The quarrel between Henry II and Becket had its roots deep in the past. To understand it we must trace the history of the dealings of the Crown with the Church since that Norman Conquest which had made so many great changes in England.

We have already spoken of that school of Cluniac monks which had striven to set up a purer standard of life and duty in the Church. One result of their efforts has been already remarked - the increased reputation of the monks who led strict lives, and the decline from favour of secular and parish clergy, who were less particular. But it is necessary to examine the objects of the Cluniacs more deeply. They saw with alarm that churchmen were every year becoming more involved in affairs of the world, more occupied with the administering of wide estates and the gathering of riches, more concerned with the cares of state, more interested in keeping themselves on an equality with the great nobles. They felt that the world was mastering the spirit, the thorns choking the wheat. It was needful to cut off this connection with the world. Thus they strove to make the clergy celibate, because they thought that marriage entangled men in worldly concerns; they cried out against the offence of simony, because when men could buy promotion or office in the church, they were led to covet riches, or be unduly influenced by them; and (though this came later) they objected to churchmen receiving offices at the hands of laymen. Lay investiture, as this was called, was an abuse, because it was likely that laymen were often guided in their choice by unworthy reasons. Churchmen would be appointed to livings, preferments, bishoprics, and so forth, not for their zeal or piety, but because they were popular and easy-going; they would thus be tempted to work for the favour of men, not for the cause of God.

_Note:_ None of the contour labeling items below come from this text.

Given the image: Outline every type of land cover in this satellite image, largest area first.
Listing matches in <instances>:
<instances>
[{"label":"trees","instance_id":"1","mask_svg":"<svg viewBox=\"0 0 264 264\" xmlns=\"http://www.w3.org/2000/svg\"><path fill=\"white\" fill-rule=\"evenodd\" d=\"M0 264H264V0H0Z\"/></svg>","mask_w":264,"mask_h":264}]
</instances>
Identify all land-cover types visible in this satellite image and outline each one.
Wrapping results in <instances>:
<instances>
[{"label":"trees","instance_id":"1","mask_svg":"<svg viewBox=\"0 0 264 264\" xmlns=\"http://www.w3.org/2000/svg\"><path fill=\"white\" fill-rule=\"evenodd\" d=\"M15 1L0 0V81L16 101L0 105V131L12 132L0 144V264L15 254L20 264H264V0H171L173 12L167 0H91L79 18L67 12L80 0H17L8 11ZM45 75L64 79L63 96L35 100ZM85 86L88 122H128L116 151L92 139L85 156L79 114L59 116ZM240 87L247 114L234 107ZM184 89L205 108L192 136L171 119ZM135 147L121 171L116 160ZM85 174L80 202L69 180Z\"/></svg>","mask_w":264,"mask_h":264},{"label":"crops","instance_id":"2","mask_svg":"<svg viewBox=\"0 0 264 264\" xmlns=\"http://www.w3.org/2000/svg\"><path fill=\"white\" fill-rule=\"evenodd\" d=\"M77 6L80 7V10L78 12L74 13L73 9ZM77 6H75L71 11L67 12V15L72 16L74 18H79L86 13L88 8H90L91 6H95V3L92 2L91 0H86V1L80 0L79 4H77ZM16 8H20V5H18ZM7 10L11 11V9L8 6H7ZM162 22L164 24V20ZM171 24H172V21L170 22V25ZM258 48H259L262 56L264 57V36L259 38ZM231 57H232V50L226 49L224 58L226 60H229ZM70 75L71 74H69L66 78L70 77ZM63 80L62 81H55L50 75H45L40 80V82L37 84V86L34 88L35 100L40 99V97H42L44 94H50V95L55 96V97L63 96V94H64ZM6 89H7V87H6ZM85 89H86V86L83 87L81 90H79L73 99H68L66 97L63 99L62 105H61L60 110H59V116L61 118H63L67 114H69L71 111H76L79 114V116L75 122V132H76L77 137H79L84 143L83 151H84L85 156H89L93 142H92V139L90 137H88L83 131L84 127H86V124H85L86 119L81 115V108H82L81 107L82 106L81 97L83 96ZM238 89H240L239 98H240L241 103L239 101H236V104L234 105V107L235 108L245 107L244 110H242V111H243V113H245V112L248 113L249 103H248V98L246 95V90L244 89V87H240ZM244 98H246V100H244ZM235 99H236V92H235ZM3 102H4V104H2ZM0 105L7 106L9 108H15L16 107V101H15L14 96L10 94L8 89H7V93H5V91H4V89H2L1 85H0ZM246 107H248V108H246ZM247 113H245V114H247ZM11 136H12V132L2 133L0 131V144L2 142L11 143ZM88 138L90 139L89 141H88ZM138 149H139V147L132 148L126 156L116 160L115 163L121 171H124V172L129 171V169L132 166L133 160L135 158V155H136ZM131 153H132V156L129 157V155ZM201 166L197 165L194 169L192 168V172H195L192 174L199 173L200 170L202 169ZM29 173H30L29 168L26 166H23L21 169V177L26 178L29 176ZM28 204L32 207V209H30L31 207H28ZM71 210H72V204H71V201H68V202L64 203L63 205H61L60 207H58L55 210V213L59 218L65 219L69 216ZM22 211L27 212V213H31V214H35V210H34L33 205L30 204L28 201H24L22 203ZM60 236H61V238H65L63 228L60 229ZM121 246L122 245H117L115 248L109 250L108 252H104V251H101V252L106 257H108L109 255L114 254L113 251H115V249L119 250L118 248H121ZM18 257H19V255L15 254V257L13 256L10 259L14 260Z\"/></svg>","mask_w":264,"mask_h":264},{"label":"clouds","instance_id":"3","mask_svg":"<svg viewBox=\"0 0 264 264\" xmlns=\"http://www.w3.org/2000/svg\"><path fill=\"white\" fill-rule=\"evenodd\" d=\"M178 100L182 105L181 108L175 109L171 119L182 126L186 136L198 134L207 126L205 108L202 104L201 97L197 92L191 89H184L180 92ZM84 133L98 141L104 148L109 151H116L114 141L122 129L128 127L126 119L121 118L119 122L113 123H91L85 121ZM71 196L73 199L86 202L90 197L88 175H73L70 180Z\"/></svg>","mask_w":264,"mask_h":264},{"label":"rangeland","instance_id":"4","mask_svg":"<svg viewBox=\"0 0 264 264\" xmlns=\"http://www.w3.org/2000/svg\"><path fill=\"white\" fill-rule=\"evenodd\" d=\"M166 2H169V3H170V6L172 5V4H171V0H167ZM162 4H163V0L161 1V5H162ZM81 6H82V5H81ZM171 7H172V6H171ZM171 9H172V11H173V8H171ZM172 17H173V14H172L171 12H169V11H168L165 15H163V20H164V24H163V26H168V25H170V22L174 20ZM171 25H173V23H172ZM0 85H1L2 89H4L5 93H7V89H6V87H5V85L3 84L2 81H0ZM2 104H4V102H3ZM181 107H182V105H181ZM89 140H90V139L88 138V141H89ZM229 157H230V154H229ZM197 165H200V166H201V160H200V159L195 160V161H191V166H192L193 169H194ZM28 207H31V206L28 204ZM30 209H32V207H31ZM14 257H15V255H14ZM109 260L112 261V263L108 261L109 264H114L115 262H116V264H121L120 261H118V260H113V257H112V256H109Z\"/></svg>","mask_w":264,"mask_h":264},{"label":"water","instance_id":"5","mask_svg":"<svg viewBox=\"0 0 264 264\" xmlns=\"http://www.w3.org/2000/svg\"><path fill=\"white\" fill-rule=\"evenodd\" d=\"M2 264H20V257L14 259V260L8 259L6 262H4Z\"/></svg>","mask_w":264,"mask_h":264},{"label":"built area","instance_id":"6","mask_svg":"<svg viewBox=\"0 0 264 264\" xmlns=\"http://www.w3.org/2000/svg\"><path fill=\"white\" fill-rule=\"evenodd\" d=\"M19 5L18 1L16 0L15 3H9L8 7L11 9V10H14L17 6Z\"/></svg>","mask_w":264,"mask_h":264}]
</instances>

All of the Cluniac aims were laudable in themselves, and to the first two no objection could reasonably be raised. That the clergy should be celibate was an old rule which had been somewhat loosely kept, and clerical marriages caused great scandal. Simony was an offence that the Church had long battled with, having complete right on its side. But to attack lay investiture was another and a novel matter. The Cluniacs wished to cut the Church loose from all lay control, to make it a body apart, independent, an imperium in imperio. But the fact was that the greater churchmen, the bishops and abbots, held large masses of landed property. Herein lay the wealth of their sees and foundations; and as landowners they owed duties to the state like other landowners. They had no claim to escape taxation or the task of sending tenants to fight in the field. If the Cluniac reformers wished the Church to be entirely free from the world, the Church must abandon the wealth that bound it to the world. This, of course, it had no intention of doing.